◆ **RECORDED INFORMATION**:
--------------------------------------------------
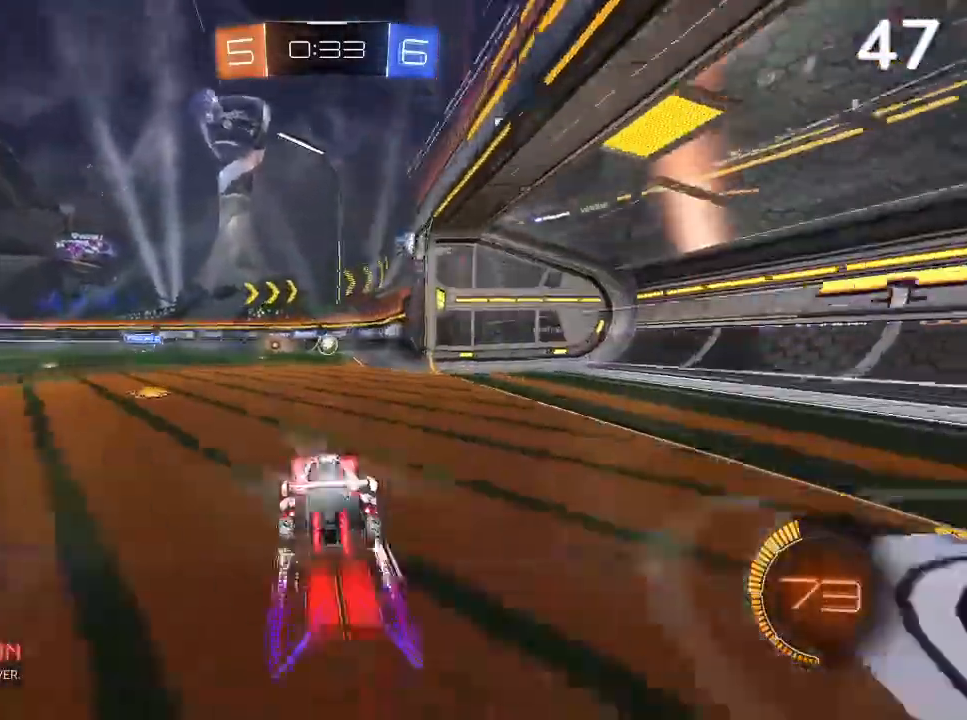
{"buttons": ["CIRCLE", "R2"], "left_stick": "center", "right_stick": "center", "events": [[67, "CIRCLE", "up"], [167, "R2", "up"], [267, "R2", "down"], [300, "CIRCLE", "down"], [333, "left_stick", "center"], [400, "left_stick", "left"], [500, "left_stick", "center"]]}
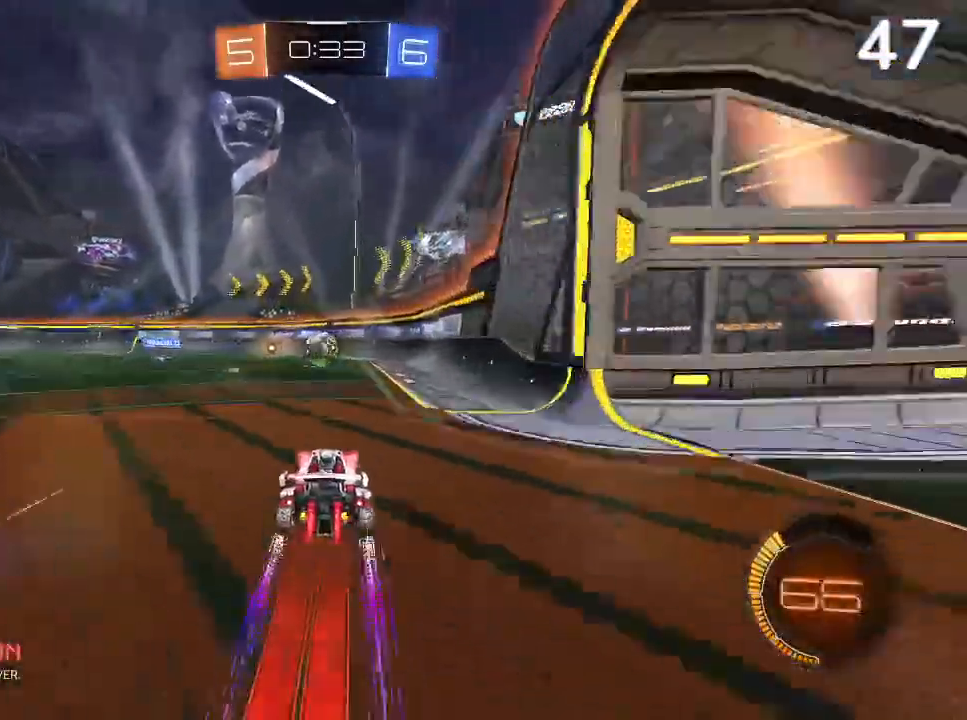
{"buttons": ["R2"], "left_stick": "center", "right_stick": "center", "events": [[200, "left_stick", "up-left"], [300, "CIRCLE", "up"], [333, "left_stick", "center"]]}
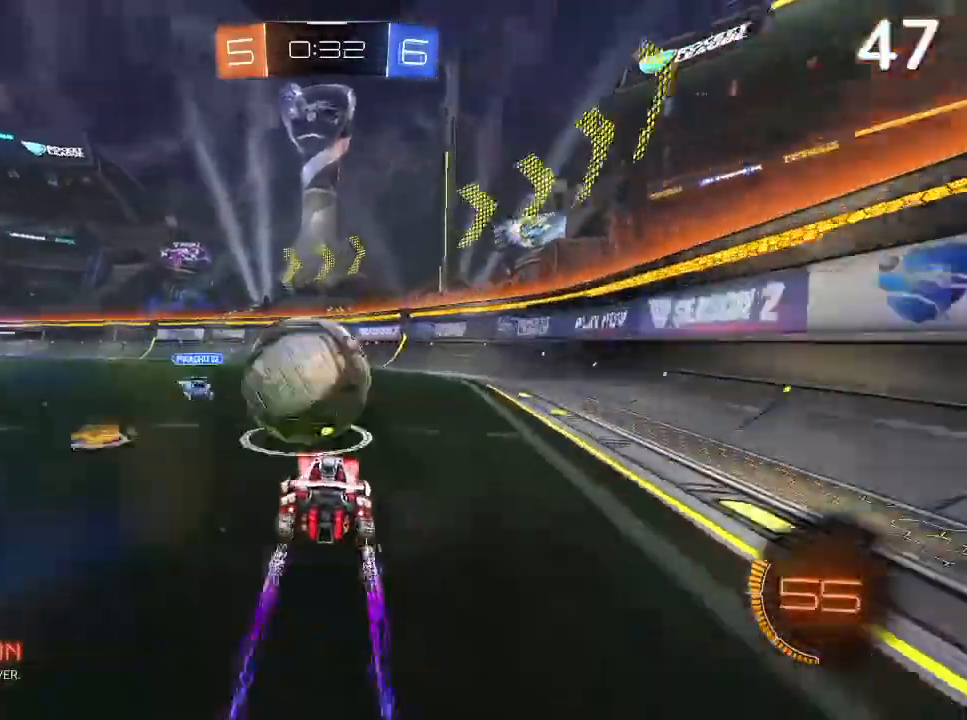
{"buttons": [], "left_stick": "center", "right_stick": "center", "events": [[67, "left_stick", "left"], [200, "left_stick", "center"], [467, "R2", "up"]]}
--------------------------------------------------
◆ **PROBLEM DESCRIPTION**: Quote the data above in full, leaving out the pictures it holds.

◆ **OUTPUT**:
{"buttons": ["CIRCLE", "R2"], "left_stick": "center", "right_stick": "center", "events": [[67, "CIRCLE", "up"], [167, "R2", "up"], [267, "R2", "down"], [300, "CIRCLE", "down"], [333, "left_stick", "center"], [400, "left_stick", "left"], [500, "left_stick", "center"]]}
{"buttons": ["R2"], "left_stick": "center", "right_stick": "center", "events": [[200, "left_stick", "up-left"], [300, "CIRCLE", "up"], [333, "left_stick", "center"]]}
{"buttons": [], "left_stick": "center", "right_stick": "center", "events": [[67, "left_stick", "left"], [200, "left_stick", "center"], [467, "R2", "up"]]}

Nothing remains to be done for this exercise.